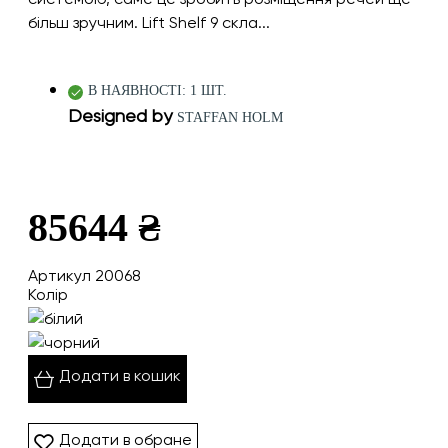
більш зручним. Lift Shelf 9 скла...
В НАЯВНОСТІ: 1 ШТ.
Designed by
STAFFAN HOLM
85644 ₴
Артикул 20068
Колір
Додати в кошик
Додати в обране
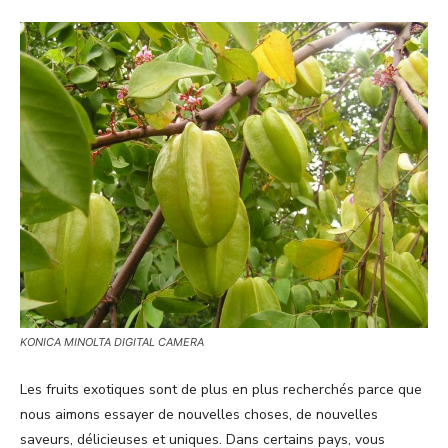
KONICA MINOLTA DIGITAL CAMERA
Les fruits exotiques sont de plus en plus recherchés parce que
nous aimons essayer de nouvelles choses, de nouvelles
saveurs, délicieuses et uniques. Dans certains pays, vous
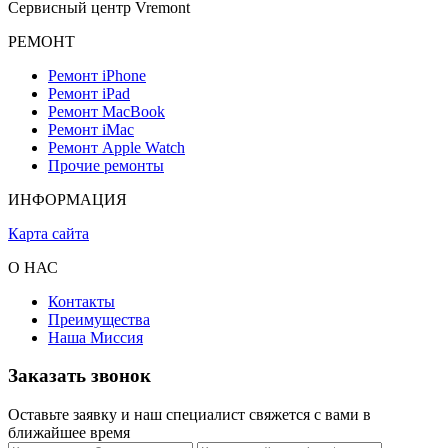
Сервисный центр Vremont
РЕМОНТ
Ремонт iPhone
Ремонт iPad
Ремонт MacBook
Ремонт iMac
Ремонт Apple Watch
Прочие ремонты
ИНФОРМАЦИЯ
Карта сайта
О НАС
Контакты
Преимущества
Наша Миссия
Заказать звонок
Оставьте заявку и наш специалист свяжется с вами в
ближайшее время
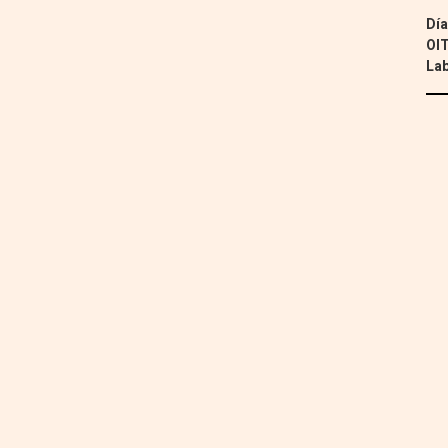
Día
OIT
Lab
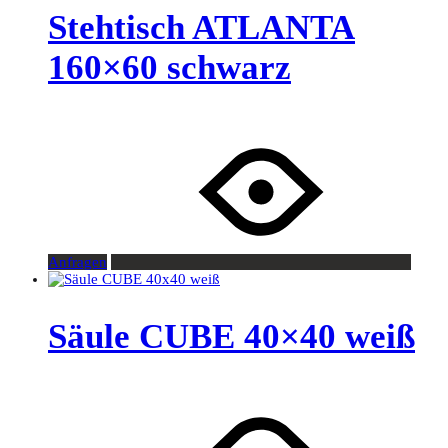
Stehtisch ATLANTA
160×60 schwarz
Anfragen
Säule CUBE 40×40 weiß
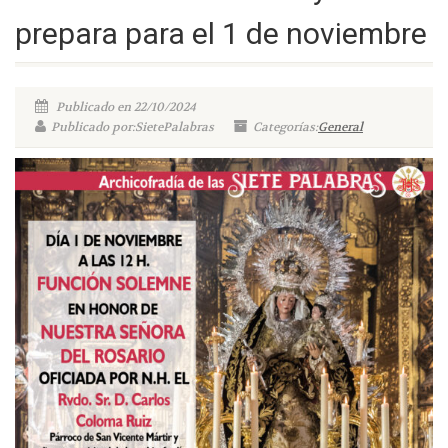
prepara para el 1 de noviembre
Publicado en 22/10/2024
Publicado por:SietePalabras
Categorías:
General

::::::::

Job =
Reproduce verbatim the text read from each of the items above, omitting the pictures.

Answer to this exercise =
більш зручним. Lift Shelf 9 скла...
В НАЯВНОСТІ: 1 ШТ.
Designed by
STAFFAN HOLM
85644 ₴
Артикул 20068
Колір
Додати в кошик
Додати в обране
KONICA MINOLTA DIGITAL CAMERA
Les fruits exotiques sont de plus en plus recherchés parce que
nous aimons essayer de nouvelles choses, de nouvelles
saveurs, délicieuses et uniques. Dans certains pays, vous
Сервисный центр Vremont
РЕМОНТ
Ремонт iPhone
Ремонт iPad
Ремонт MacBook
Ремонт iMac
Ремонт Apple Watch
Прочие ремонты
ИНФОРМАЦИЯ
Карта сайта
О НАС
Контакты
Преимущества
Наша Миссия
Заказать звонок
Оставьте заявку и наш специалист свяжется с вами в
ближайшее время
Día
OIT
Lab
Stehtisch ATLANTA
160×60 schwarz
Anfragen
Säule CUBE 40×40 weiß
prepara para el 1 de noviembre
Publicado en 22/10/2024
Publicado por:SietePalabras
Categorías:
General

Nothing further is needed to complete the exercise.